NAF has numerous loyal patrons among the country's financial titans. Chase says in a statement that it "uses NAF almost exclusively in its collection-arbitration proceedings due to NAF's lower cost structure." Companies pay from $50 to several hundred dollars a case, depending on its complexity. "Many legal commentators have found arbitration to be fair, efficient, more consumer friendly, and faster than the court system," Chase adds. Roger Haydock, NAF's managing director, says: "This is like the Field of Dreams: Build a ballpark, and they will come."

Others argue that NAF umpires make calls that put debtors at a disadvantage. In March, Dennis J. Herrera, San Francisco's city attorney, sued the firm in California state court, accusing it of churning out awards for creditors without sufficient justification. The lawsuit cites state records showing that NAF handled 33,933 collection arbitrations in California from January, 2003, through March, 2007. Of the 18,075 that weren't dropped by creditors, otherwise dismissed, or settled, consumers won just 30, or 0.2%, the suit alleges. "NAF has done an end run around the law to strip consumers of their right to a fair collection process," Herrera says in an interview.

The firm counters in court papers that federal law intended to encourage arbitration precludes the suit. NAF's "neutral decision-makers constitute a system that satisfies or exceeds objective standards of fairness," the firm says in a press release. NAF adds in an e-mail that the suit obscures thousands of cases in which consumers prevail because creditors abandon their claims or the disputes are "otherwise terminated."

So far, the San Francisco litigation relies mostly on publicly available information about NAF. Internal documents and interviews provide a more detailed picture of the firm.

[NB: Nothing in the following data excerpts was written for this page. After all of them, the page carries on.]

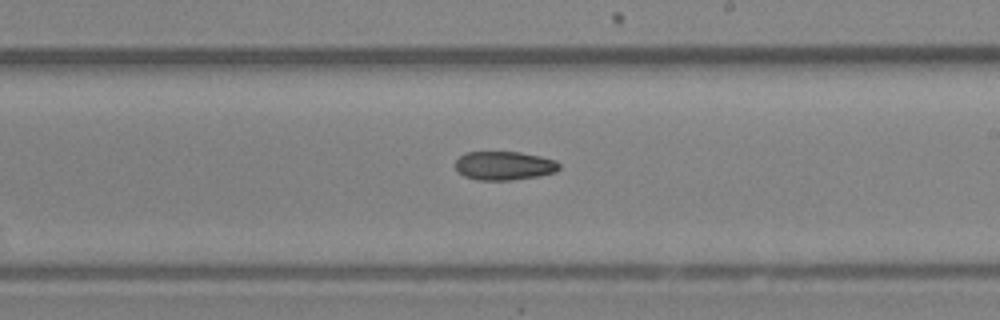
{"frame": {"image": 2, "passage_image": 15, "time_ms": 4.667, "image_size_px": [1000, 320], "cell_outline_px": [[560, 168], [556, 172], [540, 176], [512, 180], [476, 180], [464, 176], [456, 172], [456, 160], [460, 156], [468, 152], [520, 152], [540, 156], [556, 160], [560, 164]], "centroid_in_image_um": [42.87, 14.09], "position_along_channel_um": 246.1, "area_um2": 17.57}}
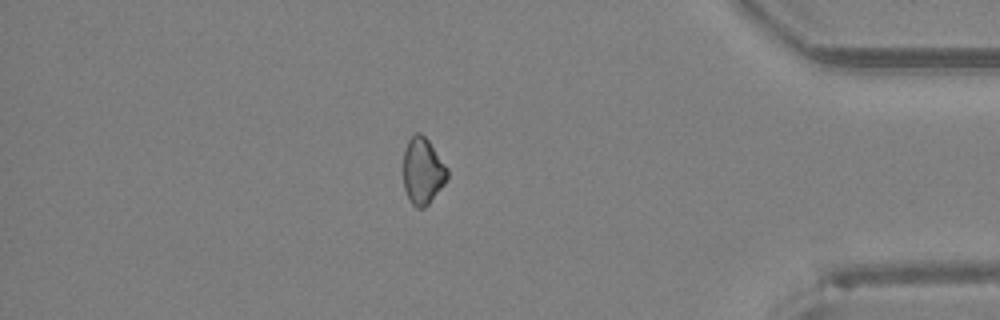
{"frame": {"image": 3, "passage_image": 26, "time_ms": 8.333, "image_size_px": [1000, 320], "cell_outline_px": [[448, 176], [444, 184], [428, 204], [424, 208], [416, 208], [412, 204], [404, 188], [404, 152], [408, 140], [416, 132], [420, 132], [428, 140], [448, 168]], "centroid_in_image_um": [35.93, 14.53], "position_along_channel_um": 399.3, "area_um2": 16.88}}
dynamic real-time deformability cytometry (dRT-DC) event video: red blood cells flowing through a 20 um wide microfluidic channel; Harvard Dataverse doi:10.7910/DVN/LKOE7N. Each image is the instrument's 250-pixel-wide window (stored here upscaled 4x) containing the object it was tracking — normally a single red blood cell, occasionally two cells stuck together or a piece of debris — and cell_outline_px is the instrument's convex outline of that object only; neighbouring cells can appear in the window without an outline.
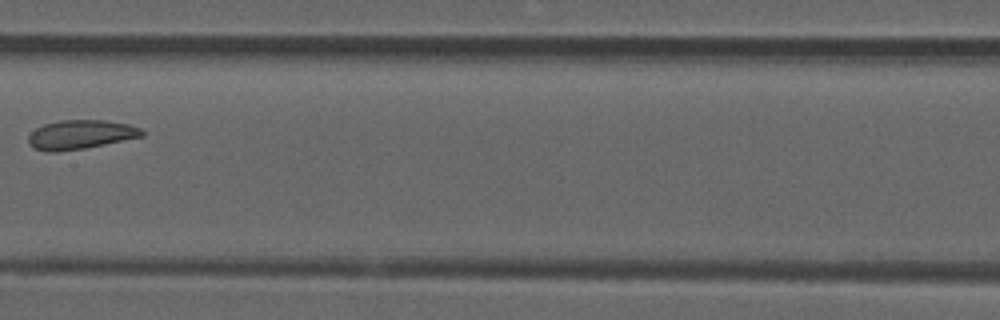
{"species": "common noctule bat (a hibernating species)", "species_latin": "Nyctalus noctula", "temperature_condition": "room temperature", "stored_images_in_passage": 9, "camera_frame_rate_fps": 3000, "um_per_image_px": 0.085, "animal": {"sex": "male", "forearm_length_mm": 52.5}, "frame": {"image": 1, "passage_image": 7, "time_ms": 2.0, "image_size_px": [1000, 320], "cell_outline_px": [[144, 136], [84, 148], [56, 152], [44, 152], [32, 148], [28, 144], [28, 136], [36, 128], [44, 124], [60, 120], [104, 120], [128, 124], [140, 128], [144, 132]], "centroid_in_image_um": [6.8, 11.44], "position_along_channel_um": 200.6, "area_um2": 19.31}}
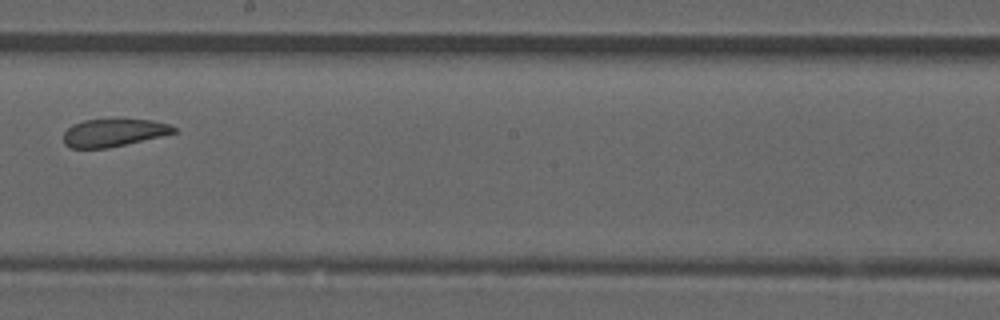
{"frame": {"image": 2, "passage_image": 8, "time_ms": 2.333, "image_size_px": [1000, 320], "cell_outline_px": [[176, 132], [160, 136], [108, 148], [72, 148], [64, 144], [64, 132], [72, 124], [84, 120], [152, 120], [168, 124], [176, 128]], "centroid_in_image_um": [9.62, 11.28], "position_along_channel_um": 238.6, "area_um2": 17.46}}
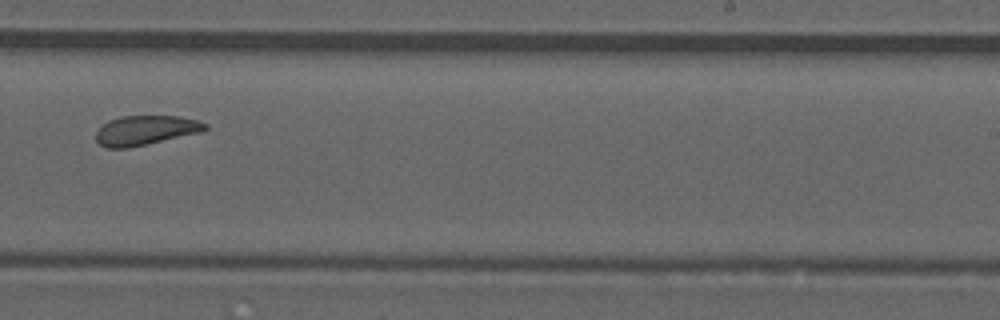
{"frame": {"image": 3, "passage_image": 9, "time_ms": 2.667, "image_size_px": [1000, 320], "cell_outline_px": [[208, 128], [204, 132], [128, 148], [104, 148], [96, 140], [96, 132], [108, 120], [124, 116], [180, 116], [196, 120], [208, 124]], "centroid_in_image_um": [12.4, 11.08], "position_along_channel_um": 276.6, "area_um2": 18.9}}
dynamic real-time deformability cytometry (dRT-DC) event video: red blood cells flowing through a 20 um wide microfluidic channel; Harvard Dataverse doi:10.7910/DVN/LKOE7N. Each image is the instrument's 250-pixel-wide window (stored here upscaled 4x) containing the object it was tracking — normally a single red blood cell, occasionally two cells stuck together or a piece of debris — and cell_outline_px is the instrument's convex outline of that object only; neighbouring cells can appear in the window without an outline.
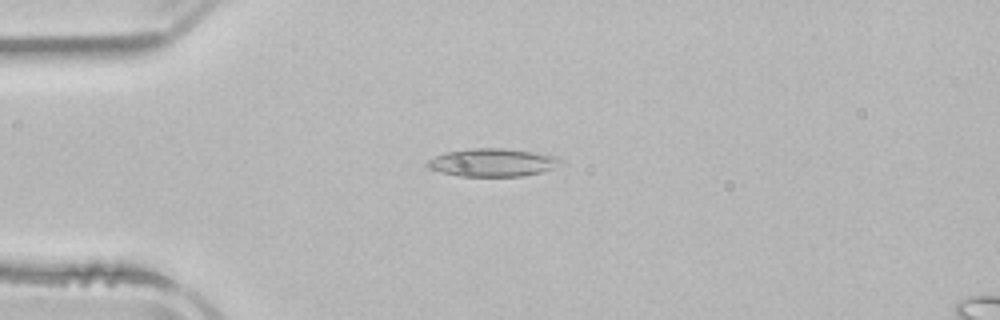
{"species": "common noctule bat (a hibernating species)", "species_latin": "Nyctalus noctula", "temperature_condition": "room temperature", "stored_images_in_passage": 5, "camera_frame_rate_fps": 3000, "um_per_image_px": 0.085, "animal": {"sex": "male", "body_mass_g": 21.5, "forearm_length_mm": 52.0}, "frame": {"image": 1, "passage_image": 4, "time_ms": 3.667, "image_size_px": [1000, 320], "cell_outline_px": [[564, 160], [552, 168], [540, 172], [524, 176], [460, 176], [440, 172], [428, 168], [424, 164], [428, 160], [444, 152], [468, 148], [504, 148], [560, 156]], "centroid_in_image_um": [41.84, 13.8], "position_along_channel_um": 43.2, "area_um2": 21.85}}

The September, 2007, marketing presentation, which NAF left with a prospective customer, boasts that creditors may request procedural maneuvers that can tilt arbitration in their favor. "Stays and dismissals of action requests available without fee when requested by Claimant—allows Claimant to control process and timeline," the talking points state.

A current NAF arbitrator speaking on condition of anonymity explains that the presentation reflects the firm's effort to attract companies, or "claimants," by pointing out that they can use delays and dismissals to manipulate arbitration cases. "It allows the [creditor] to file an action even if they are not prepared," the arbitrator says. "There doesn't have to be much due diligence put into the complaint. If there is no response [from the debtor], you're golden. If you get a problematic [debtor], then you can request a stay or dismissal." When some creditors fear an arbitrator isn't sympathetic, they drop the case and refile it, hoping to get one they like better, the arbitrator says.